21 FANCIULLA – EN

21 FANCIULLA - EN

21. Fanciulla  ca. 1960, tempera on paper, 41 x 34 cm

Undated, but perhaps dating back to the early 1960s, this vertical painting once again demonstrates Catarsini’s predilection for the female figure. The work presents a dark-haired girl, lying on her right side with her head turned to the left, offering a view of her profile. The rest of her body extends diagonally downwards to the right, occupying the central part of the painting. The young woman wears a white tank top and her bare left arm rests on a pillow. A long skirt leaves her foot uncovered. There is no defined support surface, but a background where the girl rests delicately, expressing an enchanting innocence. In her collected sleep, she appears fragile and defenseless, wrapped in her white dress that stands out against the background created by brushstrokes of light gray and yellow.

Insights

In Catarsini’s vast production, the female figure occupies a central role, declined in multiple representations: bathers and models, commoners and washerwomen, seamstresses and workers, sometimes alienated and enclosed in their pain, aggressive or dazed, robot women or real women, generous Viareggio women, with an anarchic and mysterious heart, heroines or victims of the male world.
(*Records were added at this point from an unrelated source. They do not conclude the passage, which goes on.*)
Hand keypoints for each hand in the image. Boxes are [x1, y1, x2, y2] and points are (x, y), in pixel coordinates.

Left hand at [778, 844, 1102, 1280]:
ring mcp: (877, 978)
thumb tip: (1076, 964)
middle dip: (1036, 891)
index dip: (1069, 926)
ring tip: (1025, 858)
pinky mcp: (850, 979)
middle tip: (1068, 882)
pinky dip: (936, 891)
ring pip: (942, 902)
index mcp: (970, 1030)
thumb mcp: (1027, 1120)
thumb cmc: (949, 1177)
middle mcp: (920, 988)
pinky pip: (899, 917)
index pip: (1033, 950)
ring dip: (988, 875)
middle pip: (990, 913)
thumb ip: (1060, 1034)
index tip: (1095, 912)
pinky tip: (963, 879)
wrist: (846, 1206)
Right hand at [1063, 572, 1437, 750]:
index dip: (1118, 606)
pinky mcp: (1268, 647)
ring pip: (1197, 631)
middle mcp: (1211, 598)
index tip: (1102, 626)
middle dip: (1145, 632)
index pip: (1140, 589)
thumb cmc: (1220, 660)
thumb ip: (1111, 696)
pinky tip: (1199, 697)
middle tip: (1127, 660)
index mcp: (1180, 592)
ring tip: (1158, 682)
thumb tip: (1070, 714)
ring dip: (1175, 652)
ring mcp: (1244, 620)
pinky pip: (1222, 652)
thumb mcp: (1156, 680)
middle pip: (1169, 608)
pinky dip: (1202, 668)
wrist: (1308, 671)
In each of his works dedicated to these subjects, a respectful gaze towards the woman constantly emerges, who in this painting rests delicately on the sleeping girl.
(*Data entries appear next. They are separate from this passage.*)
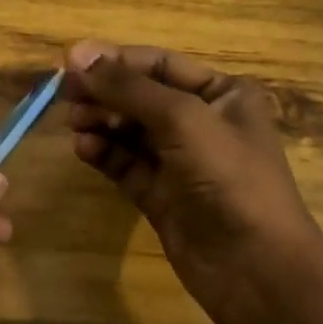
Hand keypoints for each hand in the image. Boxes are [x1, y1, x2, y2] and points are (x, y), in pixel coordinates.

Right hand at [64, 40, 322, 323]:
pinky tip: (84, 149)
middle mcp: (203, 122)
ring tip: (75, 123)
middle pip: (141, 96)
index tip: (69, 61)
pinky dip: (104, 153)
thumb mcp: (182, 119)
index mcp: (223, 94)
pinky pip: (126, 164)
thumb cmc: (230, 178)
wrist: (257, 269)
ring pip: (129, 130)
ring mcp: (181, 161)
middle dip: (104, 92)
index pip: (160, 64)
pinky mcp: (161, 195)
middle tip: (65, 94)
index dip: (115, 60)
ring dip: (101, 121)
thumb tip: (78, 54)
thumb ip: (128, 87)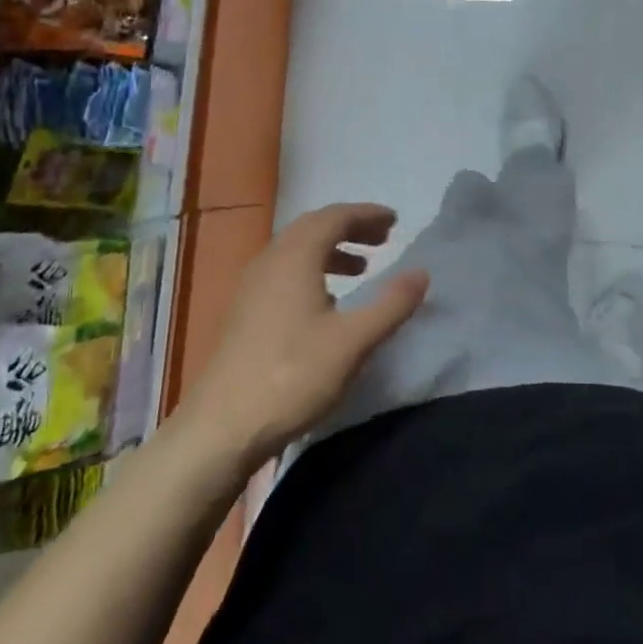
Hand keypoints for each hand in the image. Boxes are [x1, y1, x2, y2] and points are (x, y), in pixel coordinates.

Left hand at [181, 204, 428, 468]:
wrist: (220, 428)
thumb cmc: (292, 376)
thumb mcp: (353, 342)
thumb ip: (391, 304)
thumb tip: (422, 273)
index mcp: (295, 257)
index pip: (335, 217)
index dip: (367, 215)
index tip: (394, 221)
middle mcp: (270, 260)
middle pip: (313, 227)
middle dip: (350, 228)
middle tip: (382, 239)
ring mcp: (252, 286)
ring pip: (296, 250)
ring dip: (330, 250)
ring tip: (361, 268)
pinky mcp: (244, 311)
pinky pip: (284, 271)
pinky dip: (312, 270)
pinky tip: (326, 302)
For this reason, as well as for its delicacy, the painting was chosen for the poster of the exhibition “L’universo femminile” which was held in Lodi in the former church of the Angel in 2001. Catarsini was very attached to Lodi, “of which he knew the coolness of the banks and the silence of the Adda, to the point of loving it almost as much as his Versilia”. He stayed in the Lombard city for long periods, between the early 1980s and the early 1990s, as a guest of his niece Elena. In October 1989, in recognition of a life spent in art, the city awarded him the gold medal of the VIII Arvini Prize, as part of the “Oldrado Da Ponte” painting exhibition. The now elderly painter, in fact, had a special relationship with this city and with the Adda, which was among his sources of pictorial and poetic inspiration. “During his bicycle rides in Lodi and along the river, he found in renewed forms those emotions that he had felt in his youth and that he continued to feel in the docks and along the canals between Viareggio and Lake Massaciuccoli”, as Dino Carlesi writes.